À la suite de cet incident, Air Canada a pris les mesures suivantes :

  • pour confirmer le bon état de la goupille de cisaillement du verrou secondaire, la MEL a été modifiée de façon à exiger que l'on tourne une extrémité de la goupille tout en observant l'autre extrémité; de plus, une vérification non récurrente est en cours afin de s'assurer que cinq goupilles de cisaillement de rechange se trouvent près de l'intégrateur de chaque côté de l'avion;
  • les fascicules de travail des vérifications de type «A» ont été modifiés de façon que la porte du compartiment d'aile ne soit plus désactivée pendant une vérification de type «A» et qu'un avertissement soit placé à l'intérieur de la porte afin de réduire les risques de déploiement intempestif de la glissière d'aile;
  • les procédures de maintenance du circuit annonciateur de la porte ont été révisées, et deux projets sont en cours d'approbation (le bulletin technique 25A0131 portant sur le remplacement de l'intégrateur, et le bulletin technique 25-0212 portant sur l'amélioration du mécanisme d'armement et de désarmement de la glissière d'aile).

4.1.2 Mesures prises par l'avionneur

Boeing a publié les bulletins techniques 767-25-0051, 767-25A0104 et 767-25-0185 de façon à permettre une vérification plus directe du verrouillage de la porte de la glissière et afin d'améliorer le mécanisme de blocage et de verrouillage de l'intégrateur.

Le présent rapport met fin à l'enquête du Bureau de la sécurité des transports sur cet incident.
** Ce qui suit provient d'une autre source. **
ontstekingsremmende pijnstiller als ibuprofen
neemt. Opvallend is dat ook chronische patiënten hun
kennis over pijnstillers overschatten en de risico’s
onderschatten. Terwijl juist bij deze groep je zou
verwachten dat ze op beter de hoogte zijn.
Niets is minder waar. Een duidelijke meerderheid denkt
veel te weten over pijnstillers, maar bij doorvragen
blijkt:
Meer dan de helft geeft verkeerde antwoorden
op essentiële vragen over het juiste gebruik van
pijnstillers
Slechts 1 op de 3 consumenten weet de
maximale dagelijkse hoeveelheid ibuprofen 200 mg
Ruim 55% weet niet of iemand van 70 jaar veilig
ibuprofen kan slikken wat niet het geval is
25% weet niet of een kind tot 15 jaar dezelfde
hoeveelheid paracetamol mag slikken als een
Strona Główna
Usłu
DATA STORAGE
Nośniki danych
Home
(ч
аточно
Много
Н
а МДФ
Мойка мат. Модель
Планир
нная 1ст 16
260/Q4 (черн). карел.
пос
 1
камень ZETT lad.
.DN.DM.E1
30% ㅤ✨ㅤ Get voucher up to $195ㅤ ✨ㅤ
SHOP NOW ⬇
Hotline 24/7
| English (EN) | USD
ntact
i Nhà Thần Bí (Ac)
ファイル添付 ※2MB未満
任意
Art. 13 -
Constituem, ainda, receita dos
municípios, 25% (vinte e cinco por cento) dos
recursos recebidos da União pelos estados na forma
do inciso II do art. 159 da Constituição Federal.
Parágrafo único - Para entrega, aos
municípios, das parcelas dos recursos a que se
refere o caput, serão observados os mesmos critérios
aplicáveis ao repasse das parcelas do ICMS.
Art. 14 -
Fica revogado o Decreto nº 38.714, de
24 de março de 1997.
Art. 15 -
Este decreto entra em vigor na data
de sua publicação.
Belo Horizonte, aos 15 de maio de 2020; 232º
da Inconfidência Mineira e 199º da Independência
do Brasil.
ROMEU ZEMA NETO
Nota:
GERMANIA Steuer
La publication de ce rapport a été autorisée le 28 février 1996 par le Bureau qui est composé du Président John W. Stants et des membres Zita Brunet et Maurice Harquail.

Annexe A - Sigles et abréviations

BST - Bureau de la sécurité des transports du Canada
EICAS - système d'affichage des paramètres réacteurs, de mise en garde et d'alarme
h - heure(s)
HAE - heure avancée de l'Est
HAP - heure avancée du Pacifique
kg - kilogramme(s)
MEL - liste des équipements indispensables au vol
UTC - temps universel coordonné


<1> 1Les heures sont exprimées en HAE (temps universel coordonné [UTC] moins quatre heures), sauf indication contraire.
<2> 2Voir l'annexe A pour la signification des sigles et abréviations.